• _Document extract_:
Skip to content

Minimum number of system nodes in an AKS cluster#

Reliability · Azure Kubernetes Service · Rule · 2020_06

AKS clusters should have minimum number of system nodes for failover and updates.

Description#

Azure Kubernetes (AKS) clusters support multiple nodes and node pools. Each node is a virtual machine (VM) that runs Kubernetes components and a container runtime. A node pool is a grouping of nodes that run the same configuration. Application or system pods can be scheduled to run across multiple nodes to ensure resiliency and high availability. AKS supports configuring one or more system node pools, and zero or more user node pools.

System node pools are intended for pods that perform important management and infrastructure functions for cluster operation. This includes CoreDNS, konnectivity, and Azure Policy to name a few. The number of pods that are scheduled to run on system node pools varies based on the configuration of your cluster.

User node pools are intended for application pods. In general, schedule application workloads to run on user node pools to avoid disrupting the operation of system pods.

A minimum number of nodes in each node pool should be maintained to ensure resiliency during node failures or disruptions. Also consider how your nodes are distributed across availability zones when deploying to a supported region. Understanding that adding new nodes to a node pool can take time.

For example, in a three-node node pool:

  • If one node fails ~33% capacity is lost until a new node is created to replace the failed node.
  • The pods running on the failed node may be rescheduled to run on the remaining two nodes if there is enough capacity. However, there is a number of factors that affect which pods will be scheduled to run on the two remaining nodes.

For example, in a 2x two-node node pool:

  • If 2x two node pools are deployed both with availability zones 1, 2. AKS will automatically spread the nodes across the two availability zones as it scales out.
  • If availability zone 1 fails, 50% capacity on the remaining nodes in availability zone 2 will continue to run pods.
  • Pods running on the failed nodes in availability zone 1 will be rescheduled to run pending enough capacity.

Recommendation#

Consider configuring AKS clusters with at least three (3) agent nodes in system node pools.

• _Data segment_:
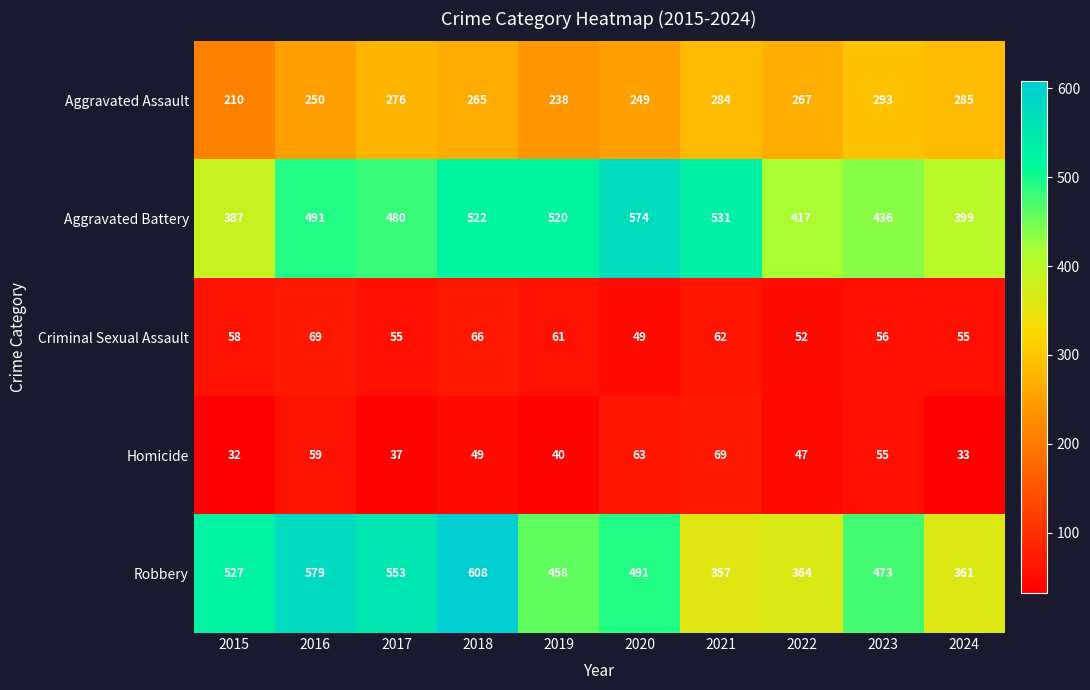

At which category is the sum across all series the highest?

2018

• _Task details_:
Reproduce the passage of the AKS system nodes page above between "For example, in a 2x" and "pending enough capacity.", inclusive.

• _Response to this task_:
For example, in a 2x two-node node pool:

  • If 2x two node pools are deployed both with availability zones 1, 2. AKS will automatically spread the nodes across the two availability zones as it scales out.
  • If availability zone 1 fails, 50% capacity on the remaining nodes in availability zone 2 will continue to run pods.
  • Pods running on the failed nodes in availability zone 1 will be rescheduled to run pending enough capacity.